When certain pundits and politicians deride “political correctness” (e.g., saying Happy Holidays instead of Merry Christmas), they’re invoking this latter way of thinking, so that audiences chafe at the constraint. The pushback is to tell audiences, “No, no, no — inclusive speech is a political currency, and it has as much value in your pocket as it does in mine. Unless we all stop using it, in which case we’re both poorer.”

In ancient Rome, one of the major currencies in use was civic honor. If you were a good Roman citizen, you accrued civic honors, and you could trade that political currency in all sorts of ways, in all sorts of public situations, to your benefit. In the book Mortal Republic: How Rome Fell Into Tyranny, the historian Ed Watts traces how that political currency became devalued. A virtue-rich political culture in which citizens had the habit of asking “Why?” before performing any public action eroded into a virtue-poor, permissive culture that had a habit of asking “Why not?”
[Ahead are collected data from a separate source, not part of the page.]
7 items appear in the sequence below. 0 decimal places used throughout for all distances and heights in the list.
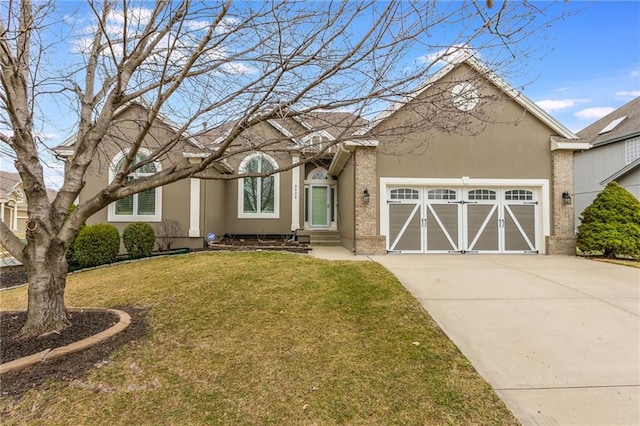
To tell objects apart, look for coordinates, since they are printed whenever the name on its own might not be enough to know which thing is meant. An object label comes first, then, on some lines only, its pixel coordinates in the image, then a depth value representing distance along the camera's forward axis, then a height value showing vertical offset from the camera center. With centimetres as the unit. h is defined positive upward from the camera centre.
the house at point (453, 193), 1091 +78
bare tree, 360 +179
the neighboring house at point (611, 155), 1597 +343
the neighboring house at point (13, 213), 1995 +20
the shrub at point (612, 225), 998 -29
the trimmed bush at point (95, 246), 933 -85
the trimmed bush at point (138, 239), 1023 -72
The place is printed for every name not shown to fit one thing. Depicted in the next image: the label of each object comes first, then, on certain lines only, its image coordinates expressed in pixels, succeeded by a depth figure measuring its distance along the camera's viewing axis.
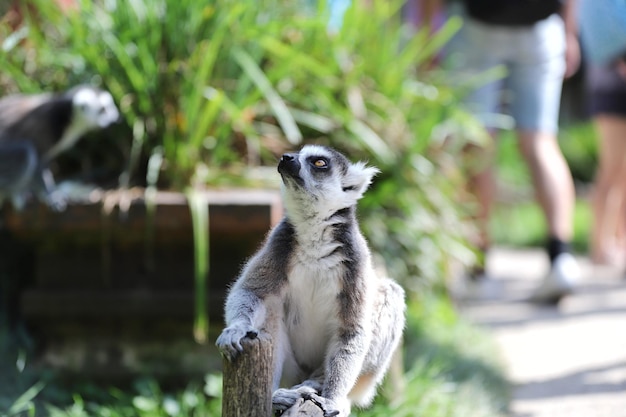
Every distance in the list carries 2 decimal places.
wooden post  2.10
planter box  3.88
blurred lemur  3.89
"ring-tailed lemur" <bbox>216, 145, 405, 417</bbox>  2.27
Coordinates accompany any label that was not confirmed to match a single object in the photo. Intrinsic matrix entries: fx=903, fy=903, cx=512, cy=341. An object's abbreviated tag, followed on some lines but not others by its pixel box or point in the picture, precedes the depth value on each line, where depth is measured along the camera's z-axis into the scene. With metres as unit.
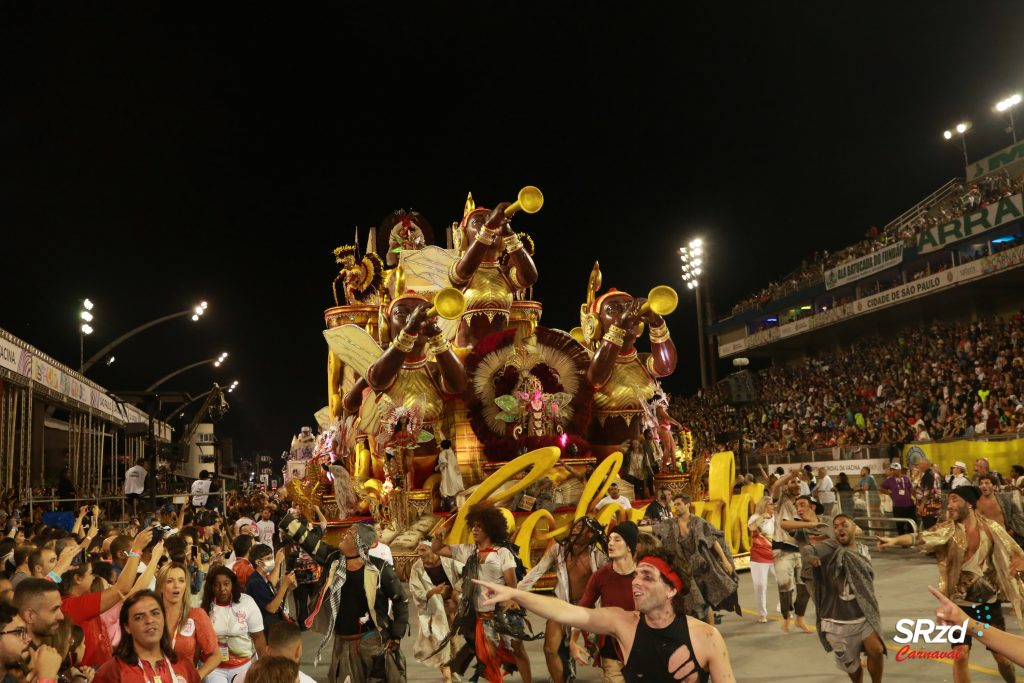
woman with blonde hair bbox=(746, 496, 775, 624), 11.04
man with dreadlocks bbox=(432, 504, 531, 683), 7.36
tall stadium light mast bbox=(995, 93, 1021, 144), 37.09
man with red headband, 3.79
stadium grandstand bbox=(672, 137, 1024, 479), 25.81
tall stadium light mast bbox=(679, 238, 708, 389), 44.38
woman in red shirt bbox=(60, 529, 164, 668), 5.54
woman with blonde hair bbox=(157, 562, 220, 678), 5.30
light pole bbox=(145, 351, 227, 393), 31.33
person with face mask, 7.18
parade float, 14.12
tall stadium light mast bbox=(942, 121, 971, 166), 41.51
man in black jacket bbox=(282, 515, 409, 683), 6.76
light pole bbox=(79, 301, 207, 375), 24.01
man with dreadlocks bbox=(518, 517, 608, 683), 7.61
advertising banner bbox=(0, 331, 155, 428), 14.50
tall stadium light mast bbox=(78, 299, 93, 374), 22.02
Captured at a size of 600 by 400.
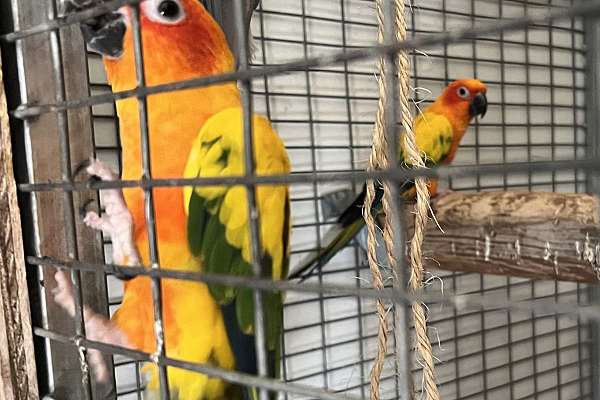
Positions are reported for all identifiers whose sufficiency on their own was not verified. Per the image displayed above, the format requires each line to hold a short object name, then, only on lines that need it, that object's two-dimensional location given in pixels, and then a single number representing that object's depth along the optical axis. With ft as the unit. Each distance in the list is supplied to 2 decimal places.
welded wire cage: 1.61
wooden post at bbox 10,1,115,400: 1.65
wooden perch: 2.53
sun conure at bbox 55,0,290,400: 1.62
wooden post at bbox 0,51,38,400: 1.64
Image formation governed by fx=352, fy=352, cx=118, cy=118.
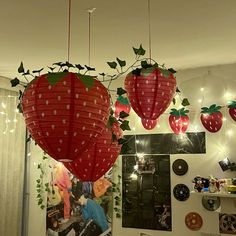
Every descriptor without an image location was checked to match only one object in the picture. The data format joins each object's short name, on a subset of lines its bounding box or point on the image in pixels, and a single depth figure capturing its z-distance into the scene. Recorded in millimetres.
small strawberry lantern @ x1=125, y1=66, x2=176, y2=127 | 1706
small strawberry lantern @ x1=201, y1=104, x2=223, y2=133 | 3100
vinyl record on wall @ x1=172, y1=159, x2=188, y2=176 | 3607
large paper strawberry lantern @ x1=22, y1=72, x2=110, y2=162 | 1099
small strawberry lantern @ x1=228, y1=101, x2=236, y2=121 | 3162
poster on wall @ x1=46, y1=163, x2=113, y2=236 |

As it turned out: civic honor was a vital currency that helped hold that particular society — the Roman Empire — together. Oops.

I suspect that the list of vital currencies is specific to each society. Say there’s a marriage whose main currency is honesty. If one partner cheats on the other but then admits it, maybe that crisis will ultimately lead to some kind of renewal to the couple’s original bargain. If instead fidelity is the primary currency they trade in, then maybe their crisis ends in collapse because one party has stopped trading in it.

Maybe one way to judge whether we, too, are headed for collapse or whether we instead can trust that we are somehow on a path of renewal is to take a good look at our currencies in use. We can try to determine which ones matter most to our social bargain, and ask: are those currencies being devalued, or revalued, or holding their value steady, as a result of this upheaval?